God, it had been so long, and even though she and Travis had flickered back into each other’s lives once or twice since, they were never in the same place at the same time for long enough to matter. That hadn’t stopped her from wanting him, though.

“Well, that was then. This is now,” Cara said, as if she could so easily squash the long-simmering desire she felt for him. She’d try any remedy to get him out of her head. But he was right there, twenty feet away, casually leaning against the side of the table, knocking back a longneck as he chatted with Smith, looking all relaxed and sexy casual.

She did her best to avert her gaze from him, and his dark brown hair, and his piercing blue eyes, and his broad shoulders that were strong enough to carry you, because they were supposed to carry you. Just her luck that the already-gorgeous-at-the-time high school football star would turn into one of the hottest firemen in the whole damn world. He’d been branded on her brain and on her body, and the mere handful of men—she could count them on one hand; half a hand technically—she’d been with since then had paled in comparison.

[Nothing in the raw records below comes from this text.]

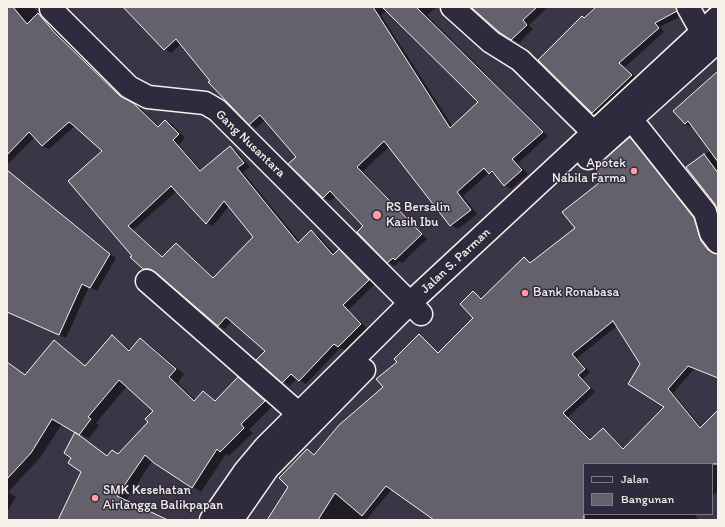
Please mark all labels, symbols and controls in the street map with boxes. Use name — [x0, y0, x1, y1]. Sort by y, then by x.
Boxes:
street label: Gang Nusantara — [212, 107, 288, 181]
place label: Apotek Nabila Farma — [552, 156, 626, 187]
marker: Apotek Nabila Farma — [629, 166, 639, 176]
place label: RS Bersalin Kasih Ibu — [386, 200, 450, 231]
marker: RS Bersalin Kasih Ibu — [371, 209, 383, 221]
street label: Jalan S. Parman — [418, 225, 494, 297]
place label: Bank Ronabasa — [533, 285, 619, 301]
marker: Bank Ronabasa — [520, 288, 530, 298]
legend — [583, 463, 713, 515]
text: Jalan — [621, 472, 649, 486]
place label: SMK Kesehatan Airlangga Balikpapan — [103, 483, 223, 514]
text: Bangunan — [621, 492, 674, 506]
marker: SMK Kesehatan Airlangga Balikpapan — [90, 493, 100, 503]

Sigh. What was a woman to do?

“And now is the time to finally do something about it. I see how you’re always looking at him at my bar. And God only knows, I practically have to sweep his jaw up from the floor, the way he gawks at you,” Jamie said, parking her hands on her hips and staring pointedly. Cara’s lips twitched in a faint smile at the confirmation that this attraction wasn’t one-sided.

Wait. Why did it matter? She wasn’t going to do a damn thing about it. She wasn’t into casual hook-ups, and Travis wasn’t into serious relationships. Enough said.

“Be that as it may, I’m going to be working with him the next few weeks, training his new dog. Even if I were to do something about it, it would be foolish,” she said, and she didn’t intend to let her latent lust rule the day. Besides, she’d managed to resist jumping him since she’d moved back to Hidden Oaks after spending most of her twenties in San Francisco. She could work with the man and his dog, no problem.

Too bad the task was harder tonight, since he’d been giving her what distinctly felt like a good old-fashioned eye-f*cking when she’d been dancing a few minutes ago.

“Well, you know what they say about fools,” Jamie said, as she flashed a big, bright smile.

Cara shook her head. “No. What do they say?”

“That sometimes the best things in life are the foolish things,” Jamie said, rattling off a quote with authority, as if she were reciting poetry in English class.

“I like that,” she said, and if they were anyplace but a nightclub with loud music reverberating throughout the cavernous hall, she would have repeated it softly to convey how it made her feel. “Who said that?”

Jamie pointed her thumbs back at herself. “This girl,” she said, and both women cracked up.

“All right, you win. You fooled me.”

“Let’s go see the guys,” she said and grabbed Cara’s arm once again.

They weaved through tables and bodies, circling behind Smith and Travis, who were chatting it up. As they neared the guys, Jamie tiptoed the final feet and stretched out her hands so she could drop them over Smith’s eyes in surprise. But then Jamie stopped short, quickly straightening her spine as she mimed zipping her lips.

Cara froze, and her ears pricked as she keyed in on Smith’s voice, saying, “We all know you’re hot for Cara and you have been ever since the two of you went to the goddamn prom together years ago. Wouldn’t tonight be the night to finally do something about it?”

Cara blinked. Holy shit. She did everything she could to rein in a wild grin at hearing those words—hot for Cara. She shouldn’t want to hear them so badly. But hell, did they light up her insides. The prospect of the man she wanted so badly doing something about it tonight had her skin sizzling.